Situando o fato climático com as notícias, surpreende-me por exemplo, coisas como as que estão acontecendo no Sistema Cantareira. São coisas que mais frequentemente acontecem em regiões semiáridas, como no Nordeste. Mais uma vez pergunto: de quem é a culpa? Dos gestores, da falta de interesse deles ou da natureza? Já pensou no caos que a Grande São Paulo pode passar se faltar água pros mais de 10 milhões de habitantes de lá? Já pensou se não chovesse até o estado caótico de fato se concretizar?
Sim estou falando da região do país que é mais importante em termos econômicos. É lá que estão concentradas as principais fábricas de tudo que se consome no país. Pode parecer presunção minha mas, mesmo antes desse problema acontecer lá em São Paulo eu já me fazia essa pergunta. E mais: acho que veria com meus próprios olhos o problema resolvido, de alguma maneira.
Assim, não estou propondo que para um eventual “caos” no abastecimento de água em São Paulo, um “artifício antiético” seja usado para resolver o problema. Mas que, de fato, se encontrem alternativas sustentáveis para o problema. No meu humilde modo de pensar, o clima semiárido nordestino é perfeito para testes de como convivermos bem nessas condições. Já viram exemplos como nos desertos de Israel? É, na minha opinião, um dos exemplos a serem seguidos por quem quer realmente resolver o problema da “seca” no Nordeste brasileiro.

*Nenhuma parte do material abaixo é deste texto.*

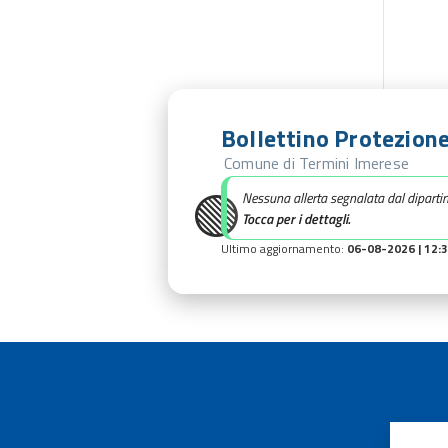
Bollettino Protezione
Comune di Termini Imerese
🟢
Nessuna allerta segnalata dal diparti
Tocca per i dettagli.
Ultimo aggiornamento:
06-08-2026 | 12: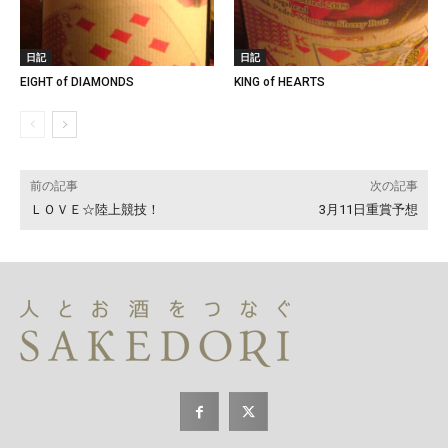
日記
日記
EIGHT of DIAMONDS
KING of HEARTS
前の記事
次の記事
ＬＯＶＥ☆陸上競技！
3月11日重賞予想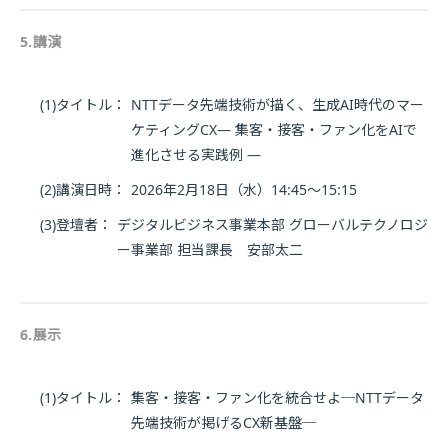
5.講演
(1)タイトル：
NTTデータ先端技術が描く、生成AI時代のマー
ケティングCX― 集客・接客・ファン化をAIで
進化させる実践例 ―
(2)講演日時：
2026年2月18日（水）14:45～15:15
(3)登壇者：
デジタルビジネス事業本部 グローバルテクノロジ
ー事業部 担当課長 安部太二
6.展示
(1)タイトル：
集客・接客・ファン化を統合せよ─NTTデータ
先端技術が掲げるCX新基盤─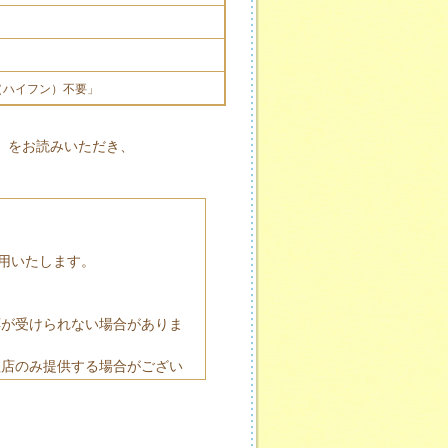
-（ハイフン）不要」
」をお読みいただき、
用いたします。
応が受けられない場合がありま
理店のみ提供する場合がござい
いると認められる委託先に委託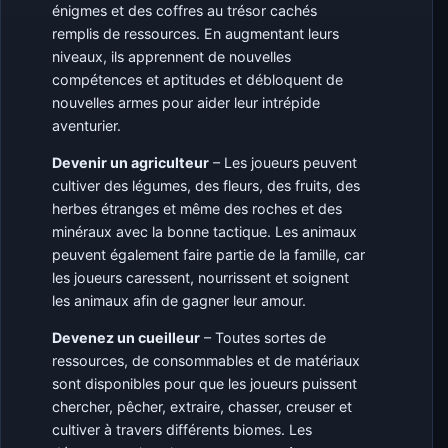
énigmes et des coffres au trésor cachés
remplis de ressources. En augmentant leurs
niveaux, ils apprennent de nouvelles
compétences et aptitudes et débloquent de
nouvelles armes pour aider leur intrépide
aventurier.
Devenir un agriculteur
– Les joueurs peuvent
cultiver des légumes, des fleurs, des fruits, des
herbes étranges et même des roches et des
minéraux avec la bonne tactique. Les animaux
peuvent également faire partie de la famille, car
les joueurs caressent, nourrissent et soignent
les animaux afin de gagner leur amour.
Devenez un cueilleur
– Toutes sortes de
ressources, de consommables et de matériaux
sont disponibles pour que les joueurs puissent
chercher, pêcher, extraire, chasser, creuser et
cultiver à travers différents biomes. Les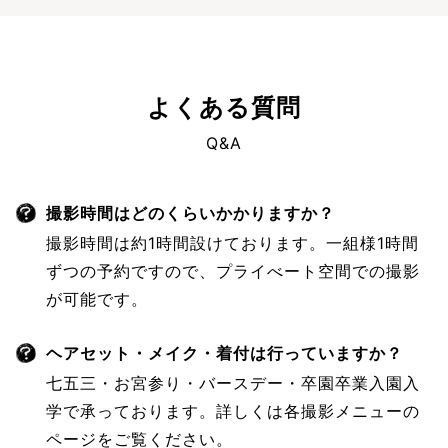
よくある質問
Q&A
撮影時間はどのくらいかかりますか？
撮影時間は約1時間設けております。一組様1時間
ずつの予約ですので、プライべート空間での撮影
が可能です。
ヘアセット・メイク・着付は行っていますか？
七五三・お宮参り・バースデー・卒園卒業入園入
学で承っております。詳しくは各撮影メニューの
ページをご覧ください。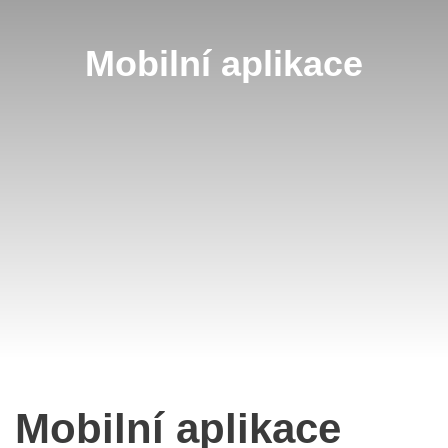
Mobilní aplikace
Mobilní aplikace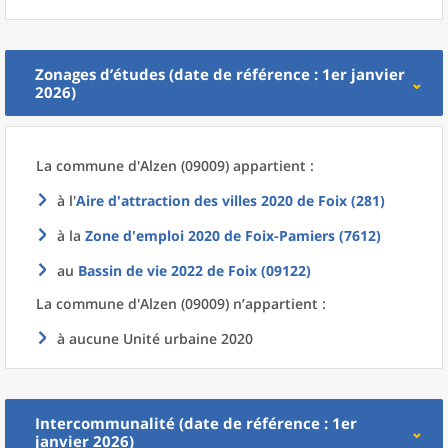
Zonages d’études (date de référence : 1er janvier
2026)
La commune
d'
Alzen (09009) appartient :
à l'
Aire d'attraction des villes 2020
de
Foix (281)
à la
Zone d'emploi 2020
de
Foix-Pamiers (7612)
au
Bassin de vie 2022
de
Foix (09122)
La commune
d'
Alzen (09009) n’appartient :
à aucune Unité urbaine 2020
Intercommunalité (date de référence : 1er
janvier 2026)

      As ciências que tratam de coisas particulares como por exemplo a biologia, física, geologia e meteorologia podem ajudar muito no processo de melhoria da convivência em climas semiáridos. Só falta mesmo que os representantes sintam-se envergonhados de continuarem a serem assim por pura e simples falta de competência. Sei que pode soar um tanto quanto utópico, mas talvez assim os tomadores de decisão comecem a pensar no próximo. Não quero pensar que, pra isso acontecer, devemos passar por um eminente e desastroso caos.